If today’s WSJ post is correct, Obama doesn’t go far enough but seeks to capture the “spirit of Glass-Steagall.” This half step is certainly in the right direction but still leaves the “too big to fail” nightmare intact and the taxpayers footing the bill.
If we are merely willing to structure regulation so that failure can occur, we will return discipline to the financial system. Because the failure will most likely occur on the risky investment banking side where the worldwide banking system will not be at risk. We will avoid moral hazard. And we will save our children and grandchildren from the debilitating deficit bailouts we have recently suffered.
Let’s hope Obama is more willing to forsake his Wall Street money backers than he has been his union employers.

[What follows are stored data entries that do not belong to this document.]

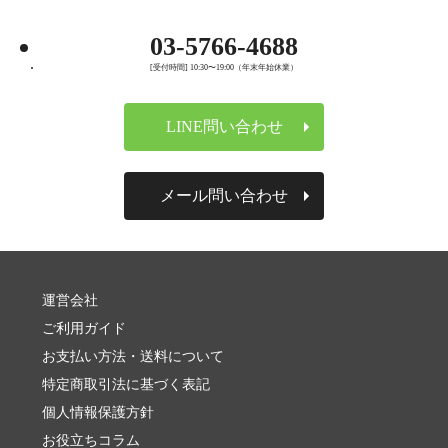
03-5766-4688
[受付時間] 10:30〜19:00（年末年始休業）
LINE問い合わせ
メール問い合わせ
運営会社
ご利用ガイド
お支払い方法・送料について
特定商取引法に基づく表記
個人情報保護方針
お役立ちコラム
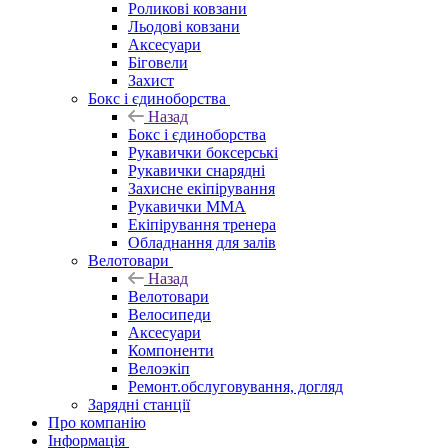
Роликові ковзани
Льодові ковзани
Аксесуари
Біговели
Захист
Бокс і єдиноборства
Назад
Бокс і єдиноборства
Рукавички боксерські
Рукавички снарядні
Захисне екіпірування
Рукавички ММА
Екіпірування тренера
Обладнання для залів
Велотовари
Назад
Велотовари
Велосипеди
Аксесуари
Компоненти
Велоэкіп
Ремонт.обслуговування, догляд
Зарядні станції
Про компанію
Інформація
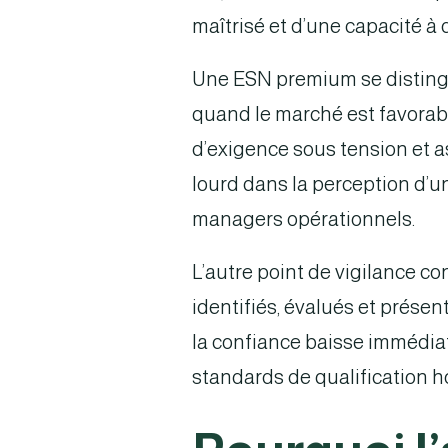
maîtrisé et d’une capacité 
Une ESN premium se distingu
quand le marché est favorable
d’exigence sous tension et a
lourd dans la perception d’un
managers opérationnels.
L’autre point de vigilance c
identifiés, évalués et présen
la confiance baisse immédiat
standards de qualification 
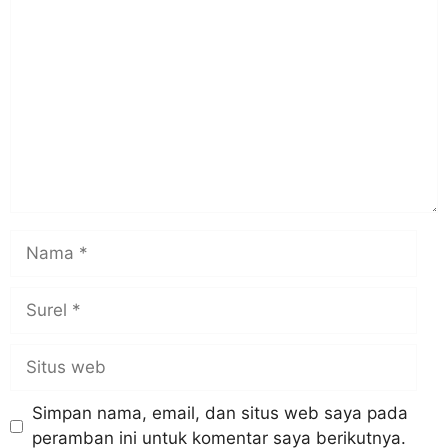
Komentar
Nama
Surel
Situs
web
Simpan nama, email, dan situs web saya pada
peramban ini untuk komentar saya berikutnya.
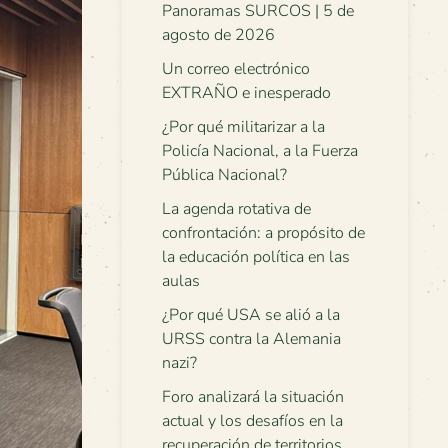
Panoramas SURCOS | 5 de
agosto de 2026
Un correo electrónico
EXTRAÑO e inesperado
¿Por qué militarizar a la
Policía Nacional, a la Fuerza
Pública Nacional?
La agenda rotativa de
confrontación: a propósito de
la educación política en las
aulas
¿Por qué USA se alió a la
URSS contra la Alemania
nazi?
Foro analizará la situación
actual y los desafíos en la
recuperación de territorios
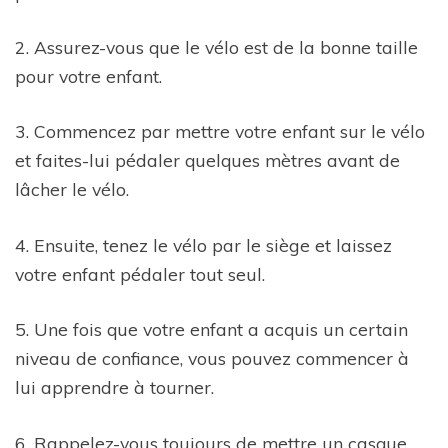
2. Assurez-vous que le vélo est de la bonne taille
pour votre enfant.
3. Commencez par mettre votre enfant sur le vélo
et faites-lui pédaler quelques mètres avant de
lâcher le vélo.
4. Ensuite, tenez le vélo par le siège et laissez
votre enfant pédaler tout seul.
5. Une fois que votre enfant a acquis un certain
niveau de confiance, vous pouvez commencer à
lui apprendre à tourner.
6. Rappelez-vous toujours de mettre un casque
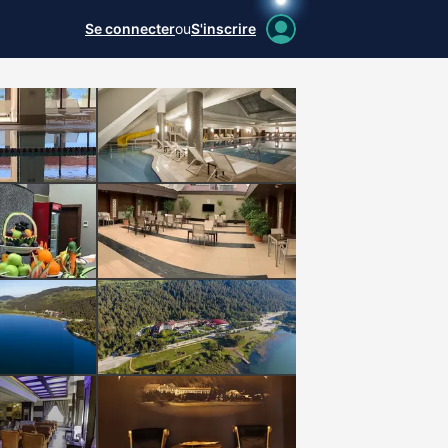
Se connecter
ou
S'inscrire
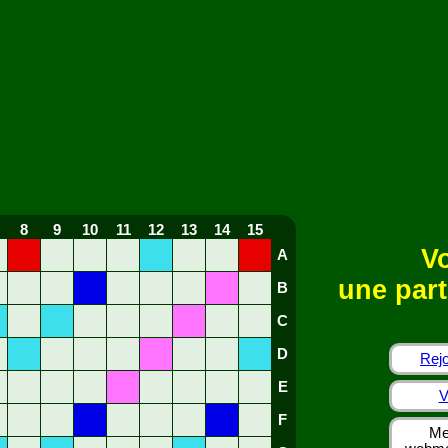
8
9
10
11
12
13
14
15
Vo
A
une part
B
C
D
Rejo
E
V
F
Me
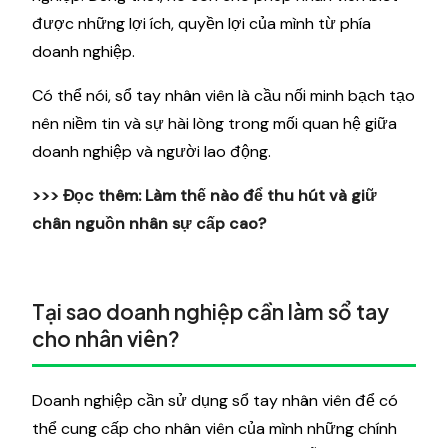
được những lợi ích, quyền lợi của mình từ phía
doanh nghiệp.
Có thể nói, sổ tay nhân viên là cầu nối minh bạch tạo
nên niềm tin và sự hài lòng trong mối quan hệ giữa
doanh nghiệp và người lao động.
>>> Đọc thêm:
Làm thế nào để thu hút và giữ
chân nguồn nhân sự cấp cao?
Tại sao doanh nghiệp cần làm sổ tay
cho nhân viên?
Doanh nghiệp cần sử dụng sổ tay nhân viên để có
thể cung cấp cho nhân viên của mình những chính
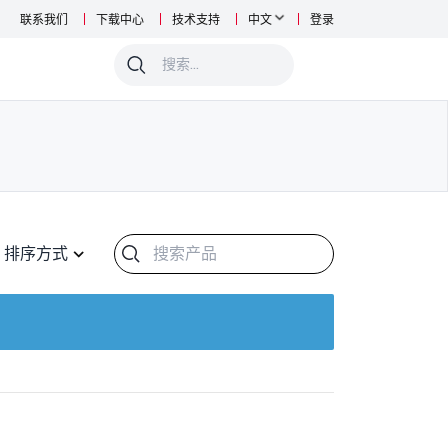
联系我们
下载中心
技术支持
中文
登录
0
排序方式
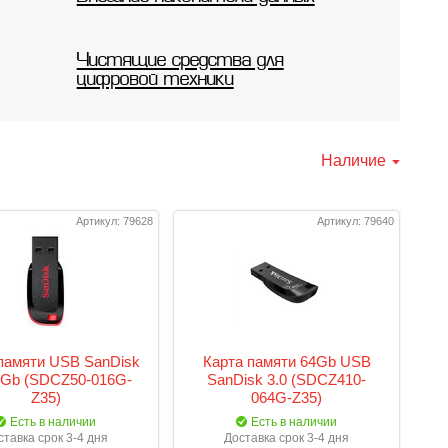
Чистящие средства для
цифровой техники
Наличие
Артикул: 79628
Артикул: 79640
памяти USB SanDisk
Карта памяти 64Gb USB
6Gb (SDCZ50-016G-
SanDisk 3.0 (SDCZ410-
Z35)
064G-Z35)
Есть в наличии
Есть в наличии
ставка срок 3-4 дня
Доставка срок 3-4 дня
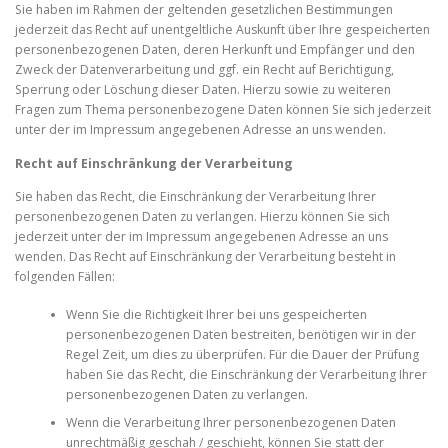
Sie haben im Rahmen der geltenden gesetzlichen Bestimmungen
jederzeit das Recht auf unentgeltliche Auskunft über Ihre gespeicherten
personenbezogenen Daten, deren Herkunft und Empfänger und den
Zweck der Datenverarbeitung und ggf. ein Recht auf Berichtigung,
Sperrung oder Löschung dieser Daten. Hierzu sowie zu weiteren
Fragen zum Thema personenbezogene Daten können Sie sich jederzeit
unter der im Impressum angegebenen Adresse an uns wenden.
Recht auf Einschränkung der Verarbeitung
Sie haben das Recht, die Einschränkung der Verarbeitung Ihrer
personenbezogenen Daten zu verlangen. Hierzu können Sie sich
jederzeit unter der im Impressum angegebenen Adresse an uns
wenden. Das Recht auf Einschränkung der Verarbeitung besteht in
folgenden Fällen:
Wenn Sie die Richtigkeit Ihrer bei uns gespeicherten
personenbezogenen Daten bestreiten, benötigen wir in der
Regel Zeit, um dies zu überprüfen. Für die Dauer der Prüfung
haben Sie das Recht, die Einschränkung der Verarbeitung Ihrer
personenbezogenen Daten zu verlangen.
Wenn die Verarbeitung Ihrer personenbezogenen Daten
unrechtmäßig geschah / geschieht, können Sie statt der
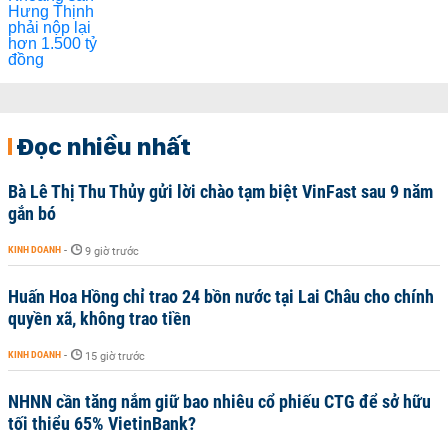
Đọc nhiều nhất
Bà Lê Thị Thu Thủy gửi lời chào tạm biệt VinFast sau 9 năm
gắn bó
KINH DOANH
-
9 giờ trước
Huấn Hoa Hồng chỉ trao 24 bồn nước tại Lai Châu cho chính
quyền xã, không trao tiền
KINH DOANH
-
15 giờ trước
NHNN cần tăng nắm giữ bao nhiêu cổ phiếu CTG để sở hữu
tối thiểu 65% VietinBank?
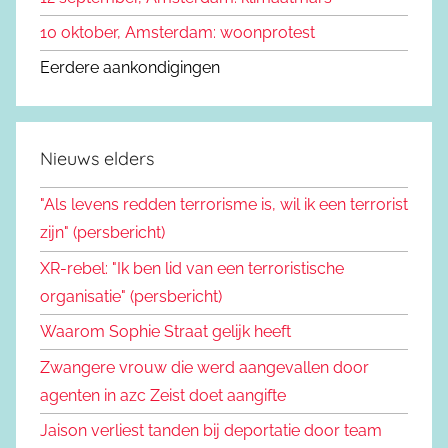
10 oktober, Amsterdam: woonprotest
Eerdere aankondigingen
Nieuws elders
"Als levens redden terrorisme is, wil ik een terrorist
zijn" (persbericht)
XR-rebel: "Ik ben lid van een terroristische
organisatie" (persbericht)
Waarom Sophie Straat gelijk heeft
Zwangere vrouw die werd aangevallen door
agenten in azc Zeist doet aangifte
Jaison verliest tanden bij deportatie door team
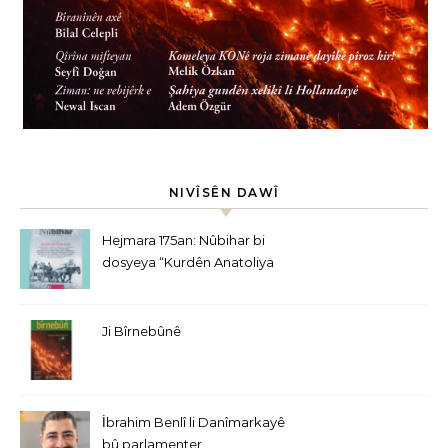
NIVÎSÊN DAWÎ
Hejmara 175an: Nûbihar bi
dosyeya “Kurdên Anatoliya
Navîn” derket
Ji Bîrnebûnê
İbrahim Benlî li Danîmarkayê
bû parlamenter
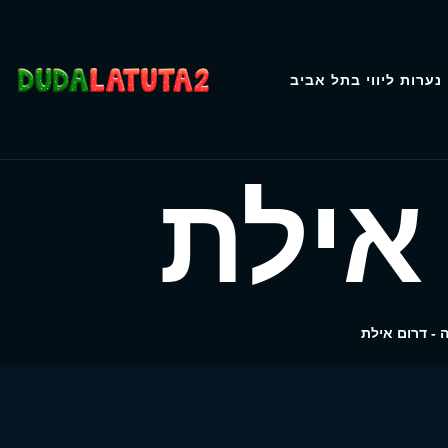
נערות ליווי בתל אביב
 אילת
ה - דרום אילת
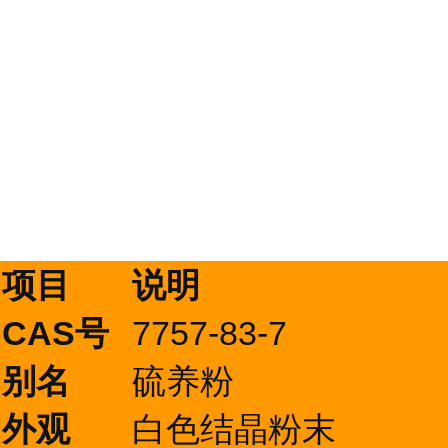
项目
说明
CAS号
7757-83-7
别名
硫养粉
外观
白色结晶粉末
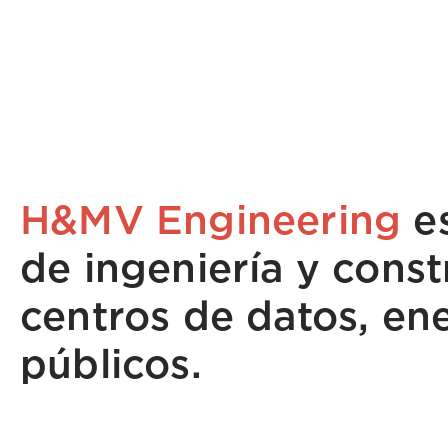
H&MV Engineering
es
de ingeniería y const
centros de datos, ene
públicos.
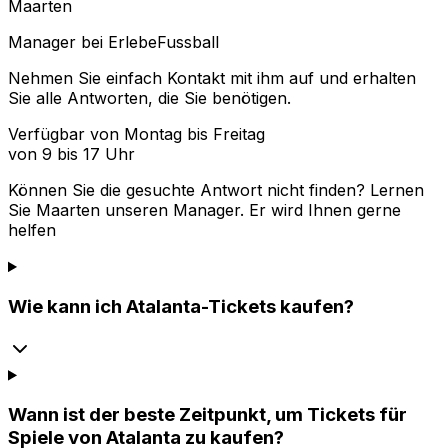
Maarten
Manager bei ErlebeFussball
Nehmen Sie einfach Kontakt mit ihm auf und erhalten
Sie alle Antworten, die Sie benötigen.
Verfügbar von Montag bis Freitag
von 9 bis 17 Uhr
Können Sie die gesuchte Antwort nicht finden? Lernen
Sie
Maarten
unseren Manager. Er wird Ihnen gerne
helfen
Wie kann ich Atalanta-Tickets kaufen?
Wann ist der beste Zeitpunkt, um Tickets für
Spiele von Atalanta zu kaufen?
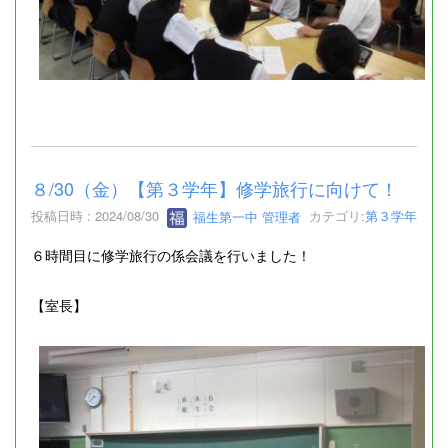
８/30（金）【第３学年】修学旅行に向けて！
投稿日時 : 2024/08/30
福生第一中 管理者
カテゴリ:
第３学年
６時間目に修学旅行の係会議を行いました！
【室長】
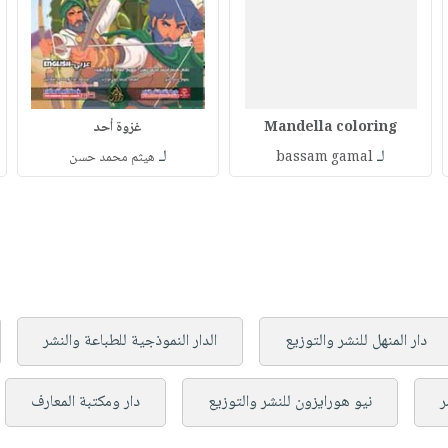
Mandella coloring
غزوة أحد
لـ
لـ
bassam gamal
هيثم محمد حسن
دار المنهل للنشر والتوزيع
الدار النموذجية للطباعة والنشر
ر
نيو هورايزون للنشر والتوزيع
دار ومكتبة المعارف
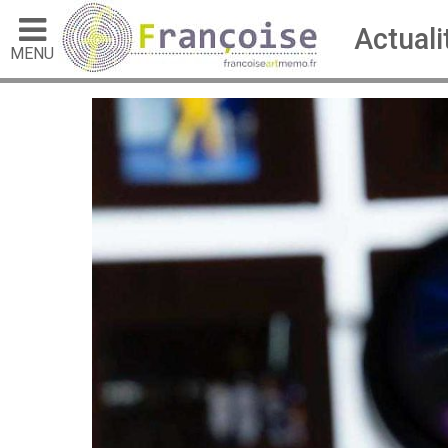
Actuali
MENU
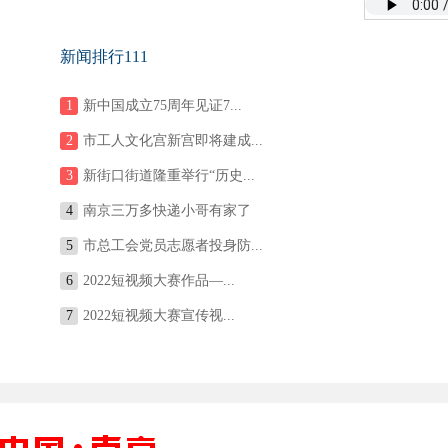
新闻排行111
1
新中国成立75周年见证7...
2
市工人文化宫新宫即将建成...
3
新街口街道隆重举行“历史...
4
南京三万多快递小哥有家了
5
市总工会党员志愿者投身防...
6
2022短视频大赛作品—...
7
2022短视频大赛宣传视...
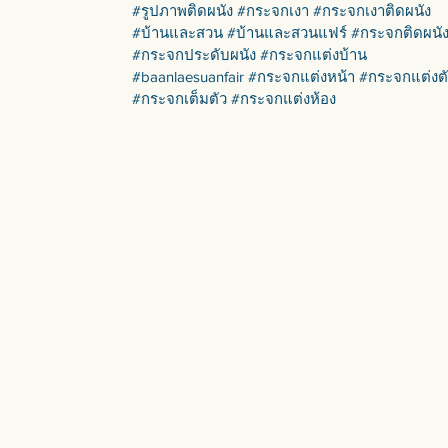
#รูปภาพติดผนัง #กระจกเงา #กระจกเงาติดผนัง
#บ้านและสวน #บ้านและสวนแฟร์ #กระจกติดผนั
#กระจกประดับผนัง #กระจกแต่งบ้าน
#baanlaesuanfair #กระจกแต่งหน้า #กระจกแต่งต
#กระจกเต็มตัว #กระจกแต่งห้อง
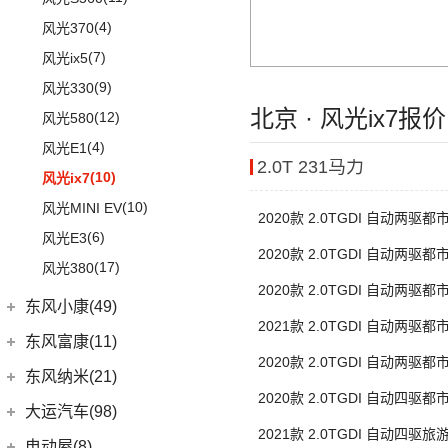
(41)
御风
(9)
启辰大V
(25)
奕炫MAX
(1)
风行T1EV
(22)
(4)
迈腾
风光370
(30)
御风P16
(4)
东风日产启辰-T60EV
(14)
奕炫
(12)
风行雷霆
(21)
(7)
速腾
风光ix5
(1)
俊风E11K
(6)
东风日产启辰-启辰星
(3)
风神AX7
(13)
风行S50 EV
(14)
(9)
揽巡
风光330
(1)
俊风ER30
(5)
东风日产启辰-T60
(19)
风神E70
(2)
菱智M3
北京 · 风光ix7报
(12)
(3)
高尔夫GTI
风光580
(12)
皓瀚
(5)
星海V9
(4)
(2)
宝来·纯电
风光E1
2.0T 231马力
SKY EV01
(6)
(27)
风行T5
ID.6 CROZZ
(17)
(10)
风光ix7
(29)
菱智M5
(6)
(10)
T-ROC探歌
风光MINI EV
2020款 2.0TGDI 自动两驱
(20)
风行T5 EVO
(6)
(16)
大众CC
风光E3
2020款 2.0TGDI 自动两驱
(16)
风行M7
ID.4 CROZZ
(19)
(17)
风光380
2020款 2.0TGDI 自动两驱
(8)
风行游艇
(2)
迈腾GTE
东风小康(49)
(3)
菱智V3
2021款 2.0TGDI 自动两驱
(11)
探岳
东风小康
(49)
东风富康(11)
(25)
菱智PLUS
(4)
探岳X
2020款 2.0TGDI 自动两驱
(6)
小康D71 PLUS
东风富康
(11)
东风纳米(21)
(0)
风行M7新能源
(6)
大众CC猎装车
2020款 2.0TGDI 自动四驱
(2)
小康EC36
(4)
富康ES600
东风汽车
(21)
大运汽车(98)
(10)
风行S60 EV
上汽大众
(225)
(2)
小康K01
(1)
2021款 2.0TGDI 自动四驱旅
富康ES500
(8)
东风EX1
大运汽车
(98)
电动屋(8)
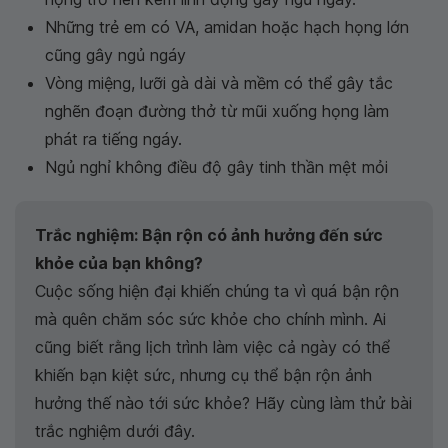
Những trẻ em có VA, amidan hoặc hạch họng lớn
cũng gây ngủ ngáy
Vòng miệng, lưỡi gà dài và mềm có thể gây tắc
nghẽn đoạn đường thở từ mũi xuống họng làm
phát ra tiếng ngáy.
Ngủ nghỉ không điều độ gây tinh thần mệt mỏi
Trắc nghiệm: Bận rộn có ảnh hưởng đến sức
khỏe của bạn không?
Cuộc sống hiện đại khiến chúng ta vì quá bận rộn
mà quên chăm sóc sức khỏe cho chính mình. Ai
cũng biết rằng lịch trình làm việc cả ngày có thể
khiến bạn kiệt sức, nhưng cụ thể bận rộn ảnh
hưởng thế nào tới sức khỏe? Hãy cùng làm thử bài
trắc nghiệm dưới đây.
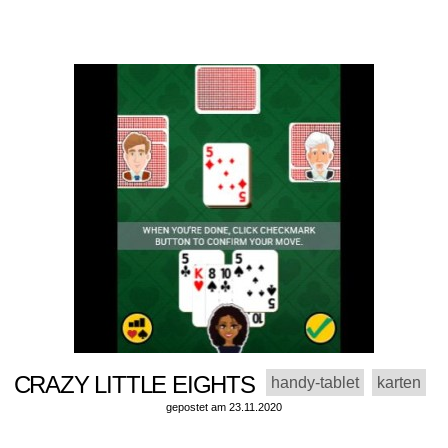
CRAZY LITTLE EIGHTS
handy-tablet
karten
gepostet am 23.11.2020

And let’s hope continues to listen to Volcker and separates commercial banking from investment banking. We should support him in this effort.
Tom Motherway
The Dog Doesn’t Mind Being Kicked Now and Then As Long As He’s Well Fed and Housed!
Posted by Tom in Democrats, Politics, Stimulus/Bailout, Wall Street on January 15, 2010
My wife Dede got an email from Vice President Joe Biden today soliciting her support for the proposed Financial Crisis Responsibility Fee on the country’s largest banks. “Barack and I aren’t backing down. But to win, we’ll need the American people to add their voice right away.” He then tells her she can add her name at my.barackobama.com!
Wall Street owns the Democrats but often assumes the role of the pet dog, simply for political reasons. As previously mentioned in my December 12th post, Democrats got 11 of the top 15 aggregate contributions given by Wall Street. As Kevin Williamson reports in his NRO post Paying for the Privilege, Goldman Sachs gave 73% of its campaign cash to the Democrats and the VC guys gave 75%!
“But if the Democrats are gluttons for Wall Street money, Wall Street is a glutton for punishment: The president and his party in Congress are engaging in truly dishonest demagoguery — asNational Review has noted, TARP losses aren’t coming from the banks, but from largely Democratic messes including AIG, the automakers’ bailouts, and Rep. Barney Frank’s beloved foreclosure-prevention program. But even as the Democrats demonize Wall Street and vilify Big Business in general, the pinstripes-and-obscene-bonuses set continues to write big checks to Obama’s party.”
So mean old Joe Biden can posture and puff all he wants in Obama’s charade. Wall Street gets what it wants in good times and bad, the Democrats do Wall Street’s bidding. So the lap dog doesn’t mind being kicked occasionally, after all he is extremely well-fed and well-housed!
I sure hope Dede doesn’t sign Barack’s web page!